Observing The Night Sky

Part I: The Celestial Sphere
The Sun and its system of planets are embedded in an enormous, pancake-shaped
assemblage of billions of stars known as the Milky Way galaxy. We view these stars from
a moving platform, Earth. From our vantage point, stars can be seen in every direction.
Introducing the Celestial Sphere
A powerful tool to help us orient ourselves to the night sky is known as the “Celestial
Sphere.” The Celestial Sphere is a giant, imaginary sphere centered on the Earth. The
stars in the Milky Way are so far away that they appear “fixed,” i.e., their positions
relative to one another don’t change noticeably. (In practice, they do move, but it takes
tens of thousands of years for the small changes to become visible to the unaided eye.)
Because of this, we can imagine (as ancient astronomers did) that the stars are all located
on a giant sphere with the Earth at the center.

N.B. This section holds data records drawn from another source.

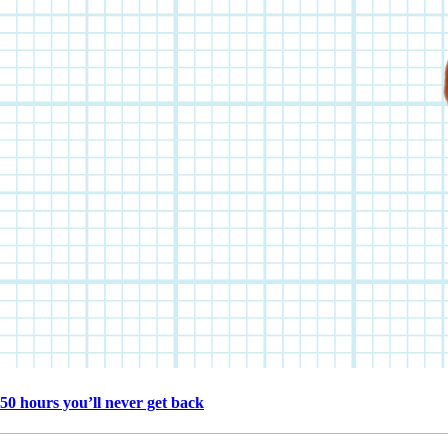
50 hours you’ll never get back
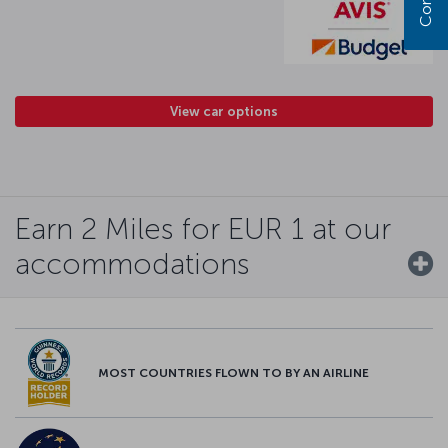
View car options
Earn 2 Miles for EUR 1 at our
accommodations
MOST COUNTRIES FLOWN TO BY AN AIRLINE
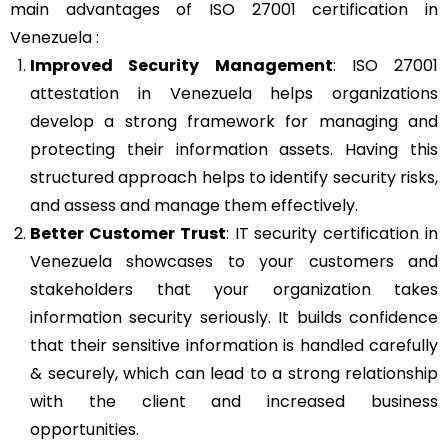
main advantages of ISO 27001 certification in
Venezuela :
Improved Security Management
: ISO 27001
attestation in Venezuela helps organizations
develop a strong framework for managing and
protecting their information assets. Having this
structured approach helps to identify security risks,
and assess and manage them effectively.
Better Customer Trust
: IT security certification in
Venezuela showcases to your customers and
stakeholders that your organization takes
information security seriously. It builds confidence
that their sensitive information is handled carefully
& securely, which can lead to a strong relationship
with the client and increased business
opportunities.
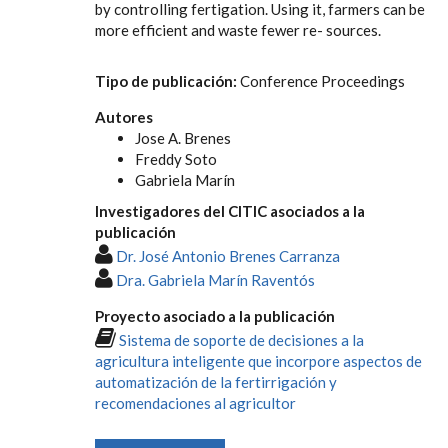
by controlling fertigation. Using it, farmers can be
more efficient and waste fewer re- sources.
Tipo de publicación:
Conference Proceedings
Autores
Jose A. Brenes
Freddy Soto
Gabriela Marín
Investigadores del CITIC asociados a la
publicación
Dr. José Antonio Brenes Carranza
Dra. Gabriela Marín Raventós
Proyecto asociado a la publicación
Sistema de soporte de decisiones a la
agricultura inteligente que incorpore aspectos de
automatización de la fertirrigación y
recomendaciones al agricultor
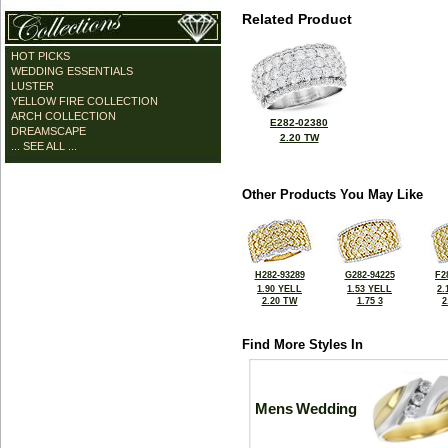
Related Product
HOT PICKS
WEDDING ESSENTIALS
LUSTER
YELLOW FIRE COLLECTION
ARCH COLLECTION
E282-02380
DREAMSCAPE
2.20 TW
... SEE ALL ...
Other Products You May Like
H282-93289
G282-94225
F2
1.90 YELL
1.53 YELL
2.
2.20 TW
1.75 3
2
Find More Styles In
Mens Wedding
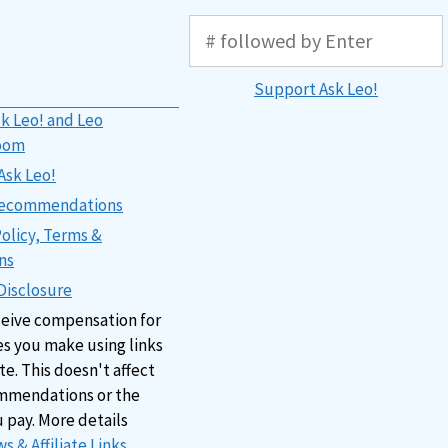
Support Ask Leo!
k Leo! and Leo
oom
Ask Leo!
 Recommendations
Policy, Terms &
ns
 Disclosure
ceive compensation for
s you make using links
ite. This doesn't affect
mmendations or the
u pay. More details
s & Affiliate Links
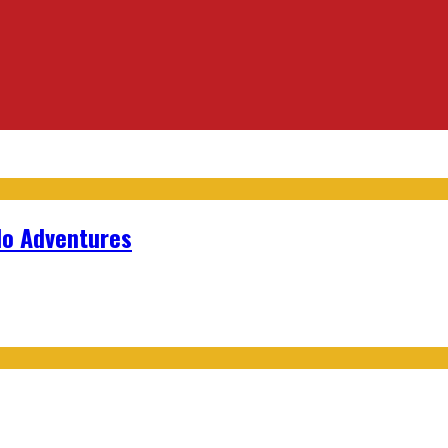
lo Adventures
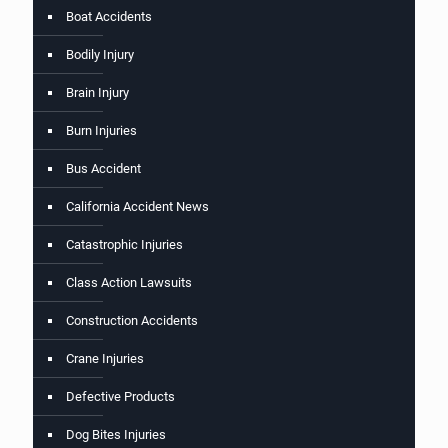
Boat Accidents
Bodily Injury
Brain Injury
Burn Injuries
Bus Accident
California Accident News
Catastrophic Injuries
Class Action Lawsuits
Construction Accidents
Crane Injuries
Defective Products
Dog Bites Injuries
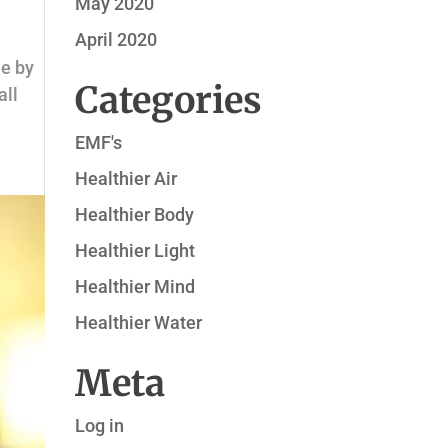
May 2020
April 2020
ne by
Categories
all
EMF's
Healthier Air
Healthier Body
Healthier Light
Healthier Mind
Healthier Water
Meta
Log in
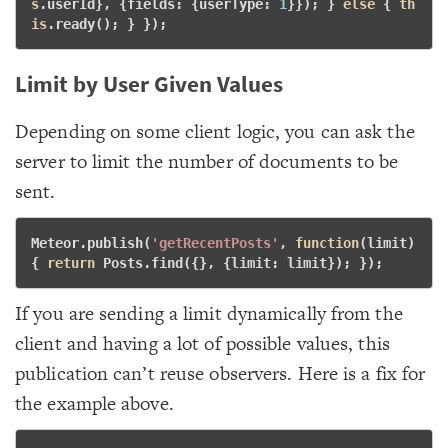
s
.userId}, {fields: {userType: 
1
}}); } 
else
 { 
th
is
.ready(); } }); 
Limit by User Given Values
Depending on some client logic, you can ask the
server to limit the number of documents to be
sent.
Meteor.publish(
'getRecentPosts'
, 
function
(limit)
{
return
 Posts.find({}, {limit: limit}); }); 
If you are sending a limit dynamically from the
client and having a lot of possible values, this
publication can’t reuse observers. Here is a fix for
the example above.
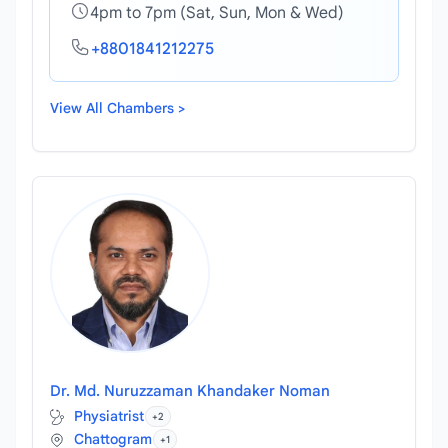
4pm to 7pm (Sat, Sun, Mon & Wed)
+8801841212275
View All Chambers >
Dr. Md. Nuruzzaman Khandaker Noman
Physiatrist
+2
Chattogram
+1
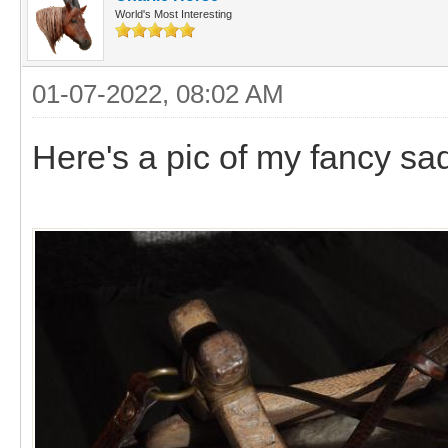
World's Most Interesting
01-07-2022, 08:02 AM
Here's a pic of my fancy sa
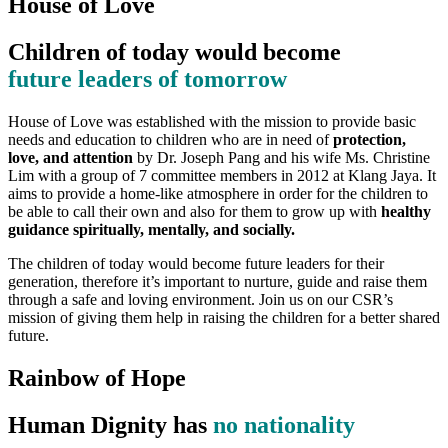
House of Love
Children of today would become
future leaders of tomorrow
House of Love was established with the mission to provide basic
needs and education to children who are in need of
protection,
love, and attention
by Dr. Joseph Pang and his wife Ms. Christine
Lim with a group of 7 committee members in 2012 at Klang Jaya. It
aims to provide a home-like atmosphere in order for the children to
be able to call their own and also for them to grow up with
healthy
guidance spiritually, mentally, and socially.
The children of today would become future leaders for their
generation, therefore it’s important to nurture, guide and raise them
through a safe and loving environment. Join us on our CSR’s
mission of giving them help in raising the children for a better shared
future.
Rainbow of Hope
Human Dignity has
no nationality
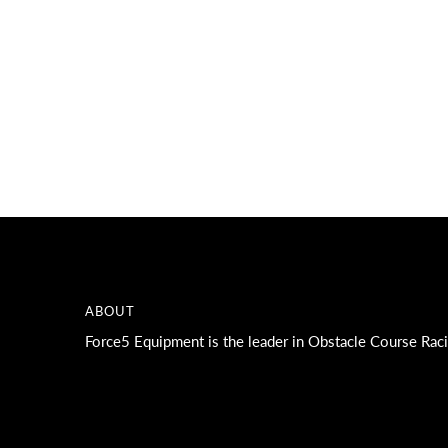
A great place to share about a sale!
ABOUT
Force5 Equipment is the leader in Obstacle Course Rac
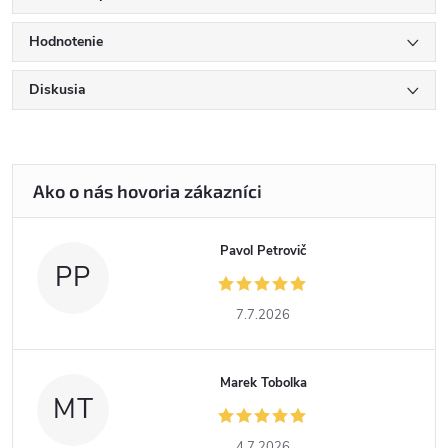
Hodnotenie
Diskusia
Pavol Petrovič
PP
7.7.2026
Marek Tobolka
MT
4.7.2026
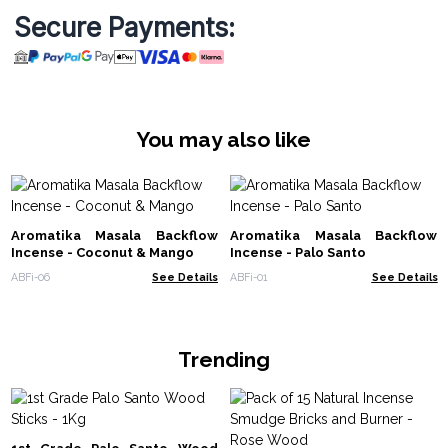
Secure Payments:
You may also like
Aromatika Masala Backflow
Aromatika Masala Backflow
Incense - Coconut & Mango
Incense - Palo Santo
ABFi-06
See Details
ABFi-01
See Details
Trending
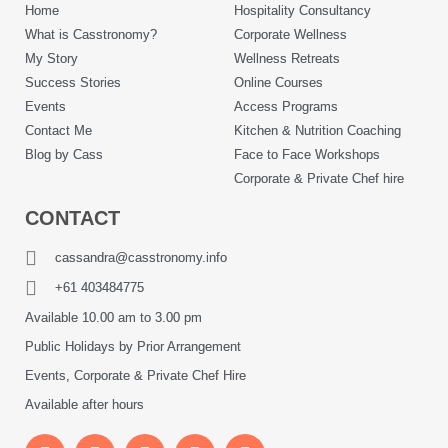
Home
Hospitality Consultancy
What is Casstronomy?
Corporate Wellness
My Story
Wellness Retreats
Success Stories
Online Courses
Events
Access Programs
Contact Me
Kitchen & Nutrition Coaching
Blog by Cass
Face to Face Workshops
Corporate & Private Chef hire
CONTACT
cassandra@casstronomy.info
+61 403484775
Available 10.00 am to 3.00 pm
Public Holidays by Prior Arrangement
Events, Corporate & Private Chef Hire
Available after hours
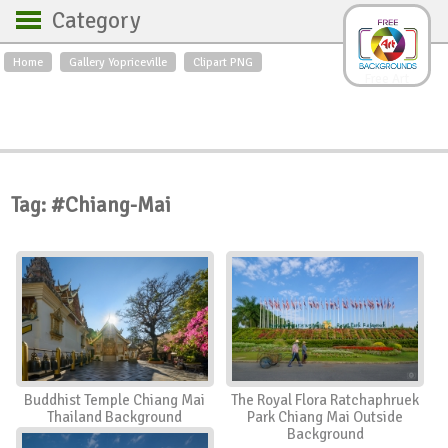
Category
Home
Gallery Yopriceville
Clipart PNG
Backgrounds
Free Art
Backgrounds
Sky
Sea
Flowers
Roses
Textures
Sunrise
Sunset
Winter
Landscapes
Tag: #Chiang-Mai
World
Animals
Birds
Swans
Art
Nature
Orchids
Spring
Autumn
City
Country scene
Holidays
Insects
Buddhist Temple Chiang Mai
The Royal Flora Ratchaphruek
Thailand Background
Park Chiang Mai Outside
Background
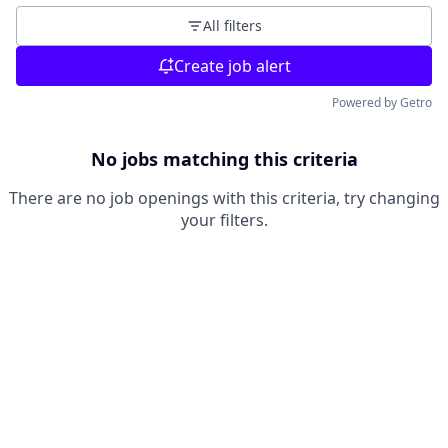
All filters
Create job alert
Powered by Getro
No jobs matching this criteria
There are no job openings with this criteria, try changing
your filters.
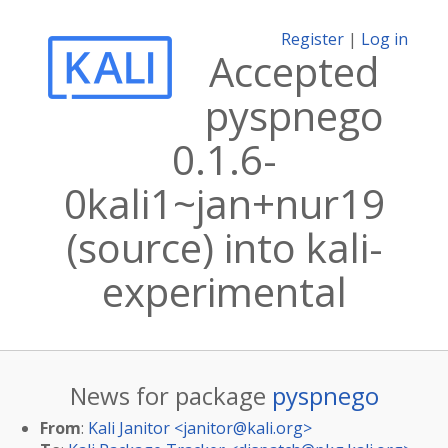
Register
|
Log in
Accepted
pyspnego
0.1.6-
0kali1~jan+nur19
(source) into kali-
experimental
News for package
pyspnego
From
:
Kali Janitor <
janitor@kali.org
>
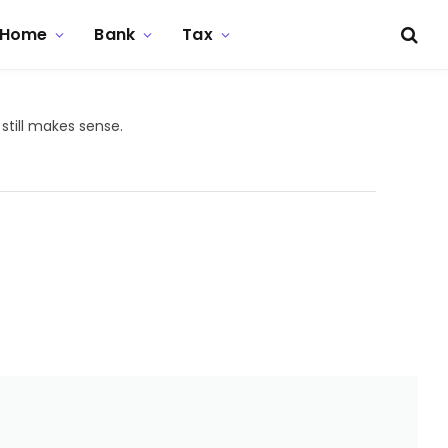
Home
Bank
Tax
still makes sense.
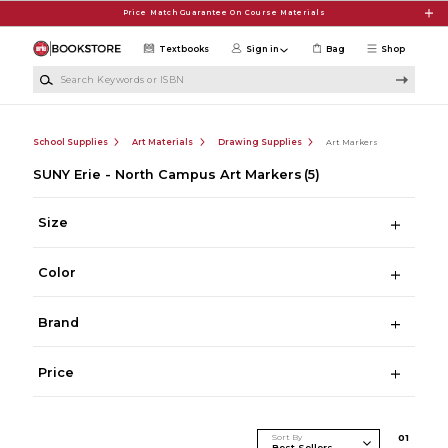
Skip to main content
Price Match Guarantee On Course Materials
Textbooks
Sign in
Bag
Shop
Search Keywords or ISBN
School Supplies
Art Materials
Drawing Supplies
Art Markers
SUNY Erie - North Campus Art Markers
(5)
Size
Color
Brand
Price
Sort By
0
1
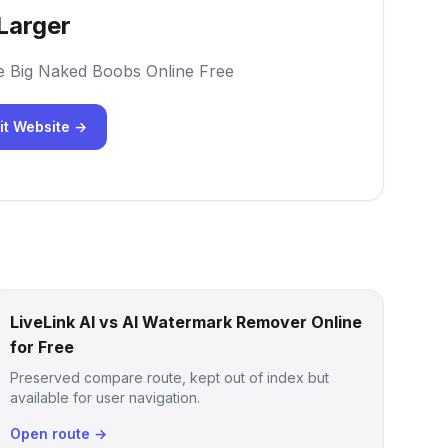
Larger
e Big Naked Boobs Online Free
it Website →
LiveLink AI vs AI Watermark Remover Online
for Free
Preserved compare route, kept out of index but
available for user navigation.
Open route →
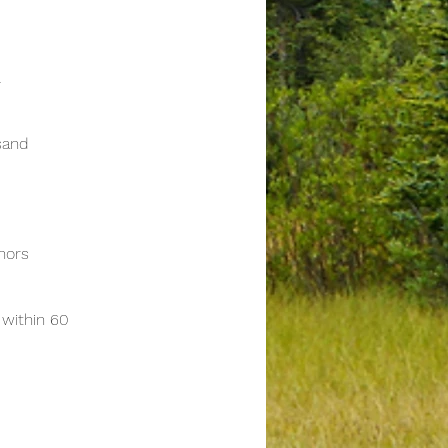
l
sand
onors
within 60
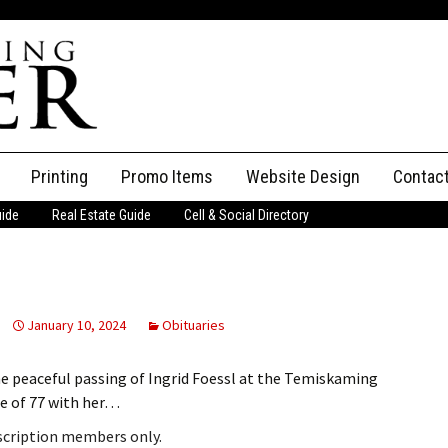
Printing
Promo Items
Website Design
Contac
uide
Real Estate Guide
Cell & Social Directory
Adverti
ssifieds
Staff
ce an Ad
January 10, 2024
Obituaries
he peaceful passing of Ingrid Foessl at the Temiskaming
ge of 77 with her…
bscription members only.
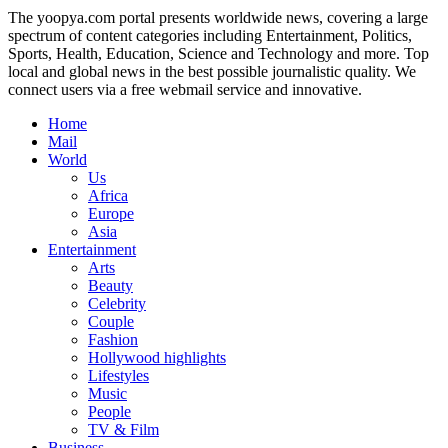
The yoopya.com portal presents worldwide news, covering a large
spectrum of content categories including Entertainment, Politics,
Sports, Health, Education, Science and Technology and more. Top
local and global news in the best possible journalistic quality. We
connect users via a free webmail service and innovative.
Home
Mail
World
Us
Africa
Europe
Asia
Entertainment
Arts
Beauty
Celebrity
Couple
Fashion
Hollywood highlights
Lifestyles
Music
People
TV & Film
Business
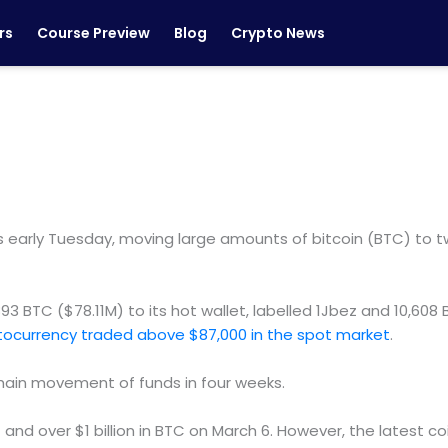
rs
Course Preview
Blog
Crypto News
rly Tuesday, moving large amounts of bitcoin (BTC) to two
3 BTC ($78.11M) to its hot wallet, labelled 1Jbez and 10,608
tocurrency traded above $87,000 in the spot market
.
-chain movement of funds in four weeks.
nd over $1 billion in BTC on March 6. However, the latest coi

Let’s sketch the Celestial Sphere. The small circle below represents Earth, with the
North Pole (NP) straight up, the South Pole (SP) straight down, and the equator running
through the middle. Draw a large circle representing the Celestial Sphere, centered on the
Earth. Make it take up the whole space! Now use a ruler to connect the North and South
Poles, and extend the line (the Earth’s spin axis!) until it touches the top and bottom
of the Celestial Sphere. Label the two points where the axis touches the Celestial Sphere
“NCP” and “SCP” (North Celestial Pole and South Celestial Pole). Like the Earth, the
Celestial Sphere also has an equator. Draw it in, and label it.